『水滸伝(七) 烈火の章』
梁山泊の棟梁・宋江一行(五人)を官軍(一万数千人)が包囲する……という異様にテンションの高い状態から始まる第七巻。でもこの巻が終わる頃には更にテンションが高まっているという天井の突き抜けぶりです。
今回は、敵の中枢である青蓮寺の動きに梁山泊と同じくらいの焦点が当てられていた巻だったと思います。宰相蔡京の支援と聞煥章という才能を得た青蓮寺は遂に国を大きく動かす力を持ちます。「暗躍する青蓮寺VS賊徒梁山泊」という構図が「青蓮寺を中枢とした大国宋VS反乱軍梁山泊」という構図に徐々に塗り替えられていく過渡期が、まさに本書の状況なのだと思います。

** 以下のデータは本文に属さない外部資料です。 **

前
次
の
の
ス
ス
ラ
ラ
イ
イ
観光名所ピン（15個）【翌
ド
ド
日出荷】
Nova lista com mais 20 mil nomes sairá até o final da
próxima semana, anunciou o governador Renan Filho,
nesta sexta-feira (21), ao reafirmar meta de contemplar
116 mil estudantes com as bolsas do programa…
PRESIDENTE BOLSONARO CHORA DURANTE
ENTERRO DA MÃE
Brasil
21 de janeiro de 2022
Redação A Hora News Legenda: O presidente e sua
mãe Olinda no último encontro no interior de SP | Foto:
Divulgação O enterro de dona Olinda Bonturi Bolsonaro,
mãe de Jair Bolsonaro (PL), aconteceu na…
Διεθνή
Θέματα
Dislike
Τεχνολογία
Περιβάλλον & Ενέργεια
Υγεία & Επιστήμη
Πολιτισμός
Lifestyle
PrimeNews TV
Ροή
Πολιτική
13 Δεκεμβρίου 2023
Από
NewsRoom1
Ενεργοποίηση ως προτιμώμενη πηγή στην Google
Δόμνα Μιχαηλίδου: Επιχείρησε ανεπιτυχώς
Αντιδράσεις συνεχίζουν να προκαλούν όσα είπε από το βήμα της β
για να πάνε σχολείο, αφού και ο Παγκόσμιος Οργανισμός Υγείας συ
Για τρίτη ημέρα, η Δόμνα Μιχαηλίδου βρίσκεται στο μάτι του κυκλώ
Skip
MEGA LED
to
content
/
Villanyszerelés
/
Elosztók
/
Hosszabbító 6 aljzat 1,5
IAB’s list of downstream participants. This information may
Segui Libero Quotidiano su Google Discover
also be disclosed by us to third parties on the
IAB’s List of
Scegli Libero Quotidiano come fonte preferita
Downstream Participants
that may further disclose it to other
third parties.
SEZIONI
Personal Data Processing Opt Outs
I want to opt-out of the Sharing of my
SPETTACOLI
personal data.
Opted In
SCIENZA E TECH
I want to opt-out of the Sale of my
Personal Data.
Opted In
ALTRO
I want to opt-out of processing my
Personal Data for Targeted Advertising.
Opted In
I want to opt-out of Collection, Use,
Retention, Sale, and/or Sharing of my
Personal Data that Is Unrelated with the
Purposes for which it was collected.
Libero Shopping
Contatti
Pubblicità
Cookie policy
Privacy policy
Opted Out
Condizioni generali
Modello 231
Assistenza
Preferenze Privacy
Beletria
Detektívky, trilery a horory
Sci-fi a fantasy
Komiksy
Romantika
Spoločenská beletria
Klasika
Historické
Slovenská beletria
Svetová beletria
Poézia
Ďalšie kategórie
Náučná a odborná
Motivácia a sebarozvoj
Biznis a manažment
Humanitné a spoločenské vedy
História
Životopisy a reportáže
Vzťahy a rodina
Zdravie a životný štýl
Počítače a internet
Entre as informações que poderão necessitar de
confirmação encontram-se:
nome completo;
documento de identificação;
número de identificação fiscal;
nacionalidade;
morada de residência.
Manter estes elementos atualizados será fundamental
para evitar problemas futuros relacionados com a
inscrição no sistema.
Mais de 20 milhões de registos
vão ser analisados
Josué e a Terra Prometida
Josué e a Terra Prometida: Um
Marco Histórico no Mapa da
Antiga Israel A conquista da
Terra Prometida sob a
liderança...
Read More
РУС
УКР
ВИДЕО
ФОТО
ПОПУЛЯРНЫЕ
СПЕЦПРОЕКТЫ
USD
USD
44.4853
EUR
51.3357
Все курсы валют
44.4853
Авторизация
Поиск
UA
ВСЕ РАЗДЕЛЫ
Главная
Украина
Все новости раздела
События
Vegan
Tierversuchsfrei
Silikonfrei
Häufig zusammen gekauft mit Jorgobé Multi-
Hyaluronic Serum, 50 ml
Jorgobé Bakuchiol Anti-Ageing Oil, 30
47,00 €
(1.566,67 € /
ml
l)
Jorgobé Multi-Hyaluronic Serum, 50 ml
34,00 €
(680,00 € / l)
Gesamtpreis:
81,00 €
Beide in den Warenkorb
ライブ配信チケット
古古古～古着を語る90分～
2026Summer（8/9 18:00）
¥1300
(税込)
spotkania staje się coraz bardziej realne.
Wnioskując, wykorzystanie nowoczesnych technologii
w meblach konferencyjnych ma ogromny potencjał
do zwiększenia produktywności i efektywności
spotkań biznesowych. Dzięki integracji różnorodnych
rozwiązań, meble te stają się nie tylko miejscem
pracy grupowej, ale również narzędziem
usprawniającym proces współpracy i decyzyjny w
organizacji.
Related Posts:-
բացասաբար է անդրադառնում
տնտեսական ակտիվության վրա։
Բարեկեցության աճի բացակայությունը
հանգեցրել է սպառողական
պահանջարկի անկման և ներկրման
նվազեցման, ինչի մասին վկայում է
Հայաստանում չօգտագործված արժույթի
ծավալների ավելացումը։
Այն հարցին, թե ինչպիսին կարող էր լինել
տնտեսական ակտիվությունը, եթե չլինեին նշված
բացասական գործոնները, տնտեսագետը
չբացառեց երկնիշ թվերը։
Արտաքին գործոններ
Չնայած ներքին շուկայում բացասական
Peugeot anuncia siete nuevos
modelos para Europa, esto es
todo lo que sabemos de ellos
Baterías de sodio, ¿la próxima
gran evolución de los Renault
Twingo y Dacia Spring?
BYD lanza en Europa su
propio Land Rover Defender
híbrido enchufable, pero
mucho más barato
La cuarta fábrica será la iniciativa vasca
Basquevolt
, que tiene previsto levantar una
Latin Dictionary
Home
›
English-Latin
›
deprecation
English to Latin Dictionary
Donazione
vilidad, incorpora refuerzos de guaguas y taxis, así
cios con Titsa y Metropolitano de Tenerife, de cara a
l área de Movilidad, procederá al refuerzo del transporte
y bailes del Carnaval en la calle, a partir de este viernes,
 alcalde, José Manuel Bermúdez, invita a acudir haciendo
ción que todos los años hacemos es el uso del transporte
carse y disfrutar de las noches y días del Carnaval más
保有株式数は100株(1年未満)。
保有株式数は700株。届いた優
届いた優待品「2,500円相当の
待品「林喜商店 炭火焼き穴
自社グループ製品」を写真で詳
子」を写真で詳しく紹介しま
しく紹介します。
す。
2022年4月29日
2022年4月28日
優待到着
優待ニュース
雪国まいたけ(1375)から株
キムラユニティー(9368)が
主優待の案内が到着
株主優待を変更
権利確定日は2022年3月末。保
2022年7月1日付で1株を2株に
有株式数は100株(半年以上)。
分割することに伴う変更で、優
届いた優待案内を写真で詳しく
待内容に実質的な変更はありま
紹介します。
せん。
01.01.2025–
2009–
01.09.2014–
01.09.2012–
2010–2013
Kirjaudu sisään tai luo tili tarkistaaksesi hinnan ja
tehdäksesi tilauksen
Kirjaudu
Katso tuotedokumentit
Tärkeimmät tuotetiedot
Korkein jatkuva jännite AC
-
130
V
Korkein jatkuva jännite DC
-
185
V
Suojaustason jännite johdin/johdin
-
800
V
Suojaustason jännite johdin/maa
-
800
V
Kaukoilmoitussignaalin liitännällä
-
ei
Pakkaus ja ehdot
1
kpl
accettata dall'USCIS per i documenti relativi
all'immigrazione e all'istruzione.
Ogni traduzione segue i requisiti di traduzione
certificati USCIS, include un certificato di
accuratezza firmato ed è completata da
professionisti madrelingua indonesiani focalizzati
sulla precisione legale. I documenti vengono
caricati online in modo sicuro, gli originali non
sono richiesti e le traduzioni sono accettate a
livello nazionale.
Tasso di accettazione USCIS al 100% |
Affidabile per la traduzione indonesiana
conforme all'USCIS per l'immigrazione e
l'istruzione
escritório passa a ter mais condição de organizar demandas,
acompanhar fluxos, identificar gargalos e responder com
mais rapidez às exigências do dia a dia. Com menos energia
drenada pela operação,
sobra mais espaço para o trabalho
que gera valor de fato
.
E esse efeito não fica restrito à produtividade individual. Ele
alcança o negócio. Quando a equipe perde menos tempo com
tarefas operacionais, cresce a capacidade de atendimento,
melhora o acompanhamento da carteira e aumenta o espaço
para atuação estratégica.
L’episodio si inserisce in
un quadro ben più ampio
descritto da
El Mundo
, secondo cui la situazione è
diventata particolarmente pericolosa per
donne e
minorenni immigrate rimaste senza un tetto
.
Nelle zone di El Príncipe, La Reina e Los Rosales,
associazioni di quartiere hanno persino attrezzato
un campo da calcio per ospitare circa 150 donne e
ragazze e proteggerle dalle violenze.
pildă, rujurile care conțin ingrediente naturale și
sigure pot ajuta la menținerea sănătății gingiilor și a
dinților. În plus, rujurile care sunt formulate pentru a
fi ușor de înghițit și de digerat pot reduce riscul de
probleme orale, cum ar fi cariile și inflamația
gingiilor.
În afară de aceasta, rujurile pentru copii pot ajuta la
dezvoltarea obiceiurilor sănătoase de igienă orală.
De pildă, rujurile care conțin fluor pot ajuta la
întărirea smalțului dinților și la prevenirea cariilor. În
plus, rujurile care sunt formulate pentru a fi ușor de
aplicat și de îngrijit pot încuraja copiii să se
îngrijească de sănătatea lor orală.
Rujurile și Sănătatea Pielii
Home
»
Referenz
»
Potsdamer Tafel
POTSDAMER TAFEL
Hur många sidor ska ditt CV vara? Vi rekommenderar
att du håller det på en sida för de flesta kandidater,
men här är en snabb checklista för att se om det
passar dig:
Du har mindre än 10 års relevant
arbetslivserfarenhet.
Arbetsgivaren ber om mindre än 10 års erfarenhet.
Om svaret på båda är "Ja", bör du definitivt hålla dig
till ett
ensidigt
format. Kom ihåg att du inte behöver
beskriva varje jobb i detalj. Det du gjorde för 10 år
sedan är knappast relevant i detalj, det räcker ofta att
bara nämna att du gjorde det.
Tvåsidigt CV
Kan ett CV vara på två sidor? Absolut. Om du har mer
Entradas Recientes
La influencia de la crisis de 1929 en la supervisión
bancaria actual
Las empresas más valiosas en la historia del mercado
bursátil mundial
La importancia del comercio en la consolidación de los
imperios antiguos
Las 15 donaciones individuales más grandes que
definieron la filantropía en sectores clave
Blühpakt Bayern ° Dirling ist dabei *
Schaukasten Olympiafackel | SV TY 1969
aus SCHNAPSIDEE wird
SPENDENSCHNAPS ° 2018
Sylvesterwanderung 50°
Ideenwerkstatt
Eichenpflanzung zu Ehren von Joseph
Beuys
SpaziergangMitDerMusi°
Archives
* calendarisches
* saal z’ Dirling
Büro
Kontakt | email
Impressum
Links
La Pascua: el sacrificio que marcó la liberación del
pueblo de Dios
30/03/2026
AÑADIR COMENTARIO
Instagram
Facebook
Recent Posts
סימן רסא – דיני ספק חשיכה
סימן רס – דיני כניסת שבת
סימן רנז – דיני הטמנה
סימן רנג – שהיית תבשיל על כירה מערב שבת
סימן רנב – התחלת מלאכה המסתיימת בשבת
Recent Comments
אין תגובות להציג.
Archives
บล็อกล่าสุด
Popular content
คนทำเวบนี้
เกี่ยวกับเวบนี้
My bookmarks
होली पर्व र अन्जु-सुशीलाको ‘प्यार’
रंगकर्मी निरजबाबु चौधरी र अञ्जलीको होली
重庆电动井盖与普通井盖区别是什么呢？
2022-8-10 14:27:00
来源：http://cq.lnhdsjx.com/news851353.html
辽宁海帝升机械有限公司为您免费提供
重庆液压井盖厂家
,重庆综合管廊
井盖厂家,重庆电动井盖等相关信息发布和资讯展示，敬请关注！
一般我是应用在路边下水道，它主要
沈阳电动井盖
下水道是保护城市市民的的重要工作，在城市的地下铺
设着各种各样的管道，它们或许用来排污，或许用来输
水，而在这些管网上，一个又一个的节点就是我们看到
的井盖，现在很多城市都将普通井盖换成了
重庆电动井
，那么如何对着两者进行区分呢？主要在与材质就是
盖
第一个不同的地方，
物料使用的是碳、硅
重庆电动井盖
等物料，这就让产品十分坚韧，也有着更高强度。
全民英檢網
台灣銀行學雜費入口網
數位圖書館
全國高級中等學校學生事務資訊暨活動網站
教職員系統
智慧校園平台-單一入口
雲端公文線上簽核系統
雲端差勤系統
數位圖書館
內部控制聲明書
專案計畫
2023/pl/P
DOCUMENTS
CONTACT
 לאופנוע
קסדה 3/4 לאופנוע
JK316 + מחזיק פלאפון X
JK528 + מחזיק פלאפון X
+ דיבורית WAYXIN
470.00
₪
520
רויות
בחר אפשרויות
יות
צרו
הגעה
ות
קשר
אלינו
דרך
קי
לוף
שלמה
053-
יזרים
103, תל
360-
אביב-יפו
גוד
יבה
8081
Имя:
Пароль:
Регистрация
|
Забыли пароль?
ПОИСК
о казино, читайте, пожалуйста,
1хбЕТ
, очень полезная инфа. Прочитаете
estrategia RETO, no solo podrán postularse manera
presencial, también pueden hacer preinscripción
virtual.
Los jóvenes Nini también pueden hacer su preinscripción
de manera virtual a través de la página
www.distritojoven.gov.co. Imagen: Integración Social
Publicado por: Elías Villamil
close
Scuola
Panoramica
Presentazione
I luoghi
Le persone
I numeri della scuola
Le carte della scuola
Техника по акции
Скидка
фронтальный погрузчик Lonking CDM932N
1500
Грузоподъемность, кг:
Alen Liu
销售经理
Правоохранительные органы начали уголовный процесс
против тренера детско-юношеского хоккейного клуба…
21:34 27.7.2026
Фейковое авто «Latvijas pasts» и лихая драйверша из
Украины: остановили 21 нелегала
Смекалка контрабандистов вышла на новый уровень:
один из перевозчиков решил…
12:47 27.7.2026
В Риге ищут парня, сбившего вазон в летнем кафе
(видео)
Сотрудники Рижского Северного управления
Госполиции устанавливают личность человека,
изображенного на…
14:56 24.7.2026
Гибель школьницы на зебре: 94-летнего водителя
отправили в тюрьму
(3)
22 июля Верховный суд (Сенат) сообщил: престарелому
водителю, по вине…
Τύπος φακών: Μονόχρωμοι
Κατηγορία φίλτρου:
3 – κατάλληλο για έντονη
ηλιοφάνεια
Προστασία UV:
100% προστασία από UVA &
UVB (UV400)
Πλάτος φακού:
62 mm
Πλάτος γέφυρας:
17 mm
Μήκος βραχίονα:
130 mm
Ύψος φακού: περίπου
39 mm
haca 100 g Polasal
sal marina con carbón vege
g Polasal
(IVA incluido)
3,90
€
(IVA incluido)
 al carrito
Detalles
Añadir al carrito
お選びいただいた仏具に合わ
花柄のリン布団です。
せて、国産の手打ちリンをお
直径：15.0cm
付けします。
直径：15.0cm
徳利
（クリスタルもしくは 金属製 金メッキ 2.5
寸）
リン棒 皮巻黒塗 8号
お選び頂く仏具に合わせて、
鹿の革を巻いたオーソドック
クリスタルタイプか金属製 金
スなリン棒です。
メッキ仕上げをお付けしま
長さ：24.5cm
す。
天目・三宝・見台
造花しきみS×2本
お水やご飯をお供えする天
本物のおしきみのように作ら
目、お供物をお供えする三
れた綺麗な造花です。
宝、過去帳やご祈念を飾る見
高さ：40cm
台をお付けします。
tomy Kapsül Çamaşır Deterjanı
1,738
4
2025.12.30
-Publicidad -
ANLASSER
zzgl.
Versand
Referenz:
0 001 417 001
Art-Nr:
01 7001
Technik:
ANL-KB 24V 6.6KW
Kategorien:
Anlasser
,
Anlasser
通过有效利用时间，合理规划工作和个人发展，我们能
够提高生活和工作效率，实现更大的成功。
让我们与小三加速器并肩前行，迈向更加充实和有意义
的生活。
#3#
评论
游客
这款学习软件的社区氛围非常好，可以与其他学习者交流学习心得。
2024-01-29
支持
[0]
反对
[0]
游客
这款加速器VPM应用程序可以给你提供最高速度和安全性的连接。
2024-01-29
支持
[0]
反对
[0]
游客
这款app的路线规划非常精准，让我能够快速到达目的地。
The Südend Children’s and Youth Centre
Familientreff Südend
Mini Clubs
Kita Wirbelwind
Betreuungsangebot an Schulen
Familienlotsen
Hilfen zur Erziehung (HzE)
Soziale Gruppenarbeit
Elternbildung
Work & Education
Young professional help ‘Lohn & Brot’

その聞煥章さん、前巻で登場したときはいかにも冷徹なエリートで何考えてるか分からない若き天才という感じでした。でも今巻で同じ青蓮寺の李富さんを仲間として認め、自分自身の若さをも受け容れて更に上を目指していく姿が描かれていく中で、随分人間味を得たと思います。敵陣の人間の中では最も深いところまで人格が描かれてきた李富さんと同じか、今後それ以上のキャラクターになっていくのかもしれません。
極めつけは、一丈青扈三娘さんの凛とした美貌を目の当たりにした際の彼のうろたえっぷりです。北方水滸伝にかっこいいキャラクターは数いれど、ここまで「萌えキャラ」としてニヤニヤ出来るキャラクターが登場したのは初めてのことではないでしょうか。ああもうこれはたまりません。
扈三娘さんといえば、彼女はこの作品の中で始めて登場する「梁山泊の女性」ですね。本シリーズに登場する女性は不遇というか、「英雄」である男性が戦っていく動機付けのために死んでいくようなパターンが多かったので、「英雄」の側に立った女性を北方さんがどう描いてくれるのか興味を持ちつつ眺めてみます。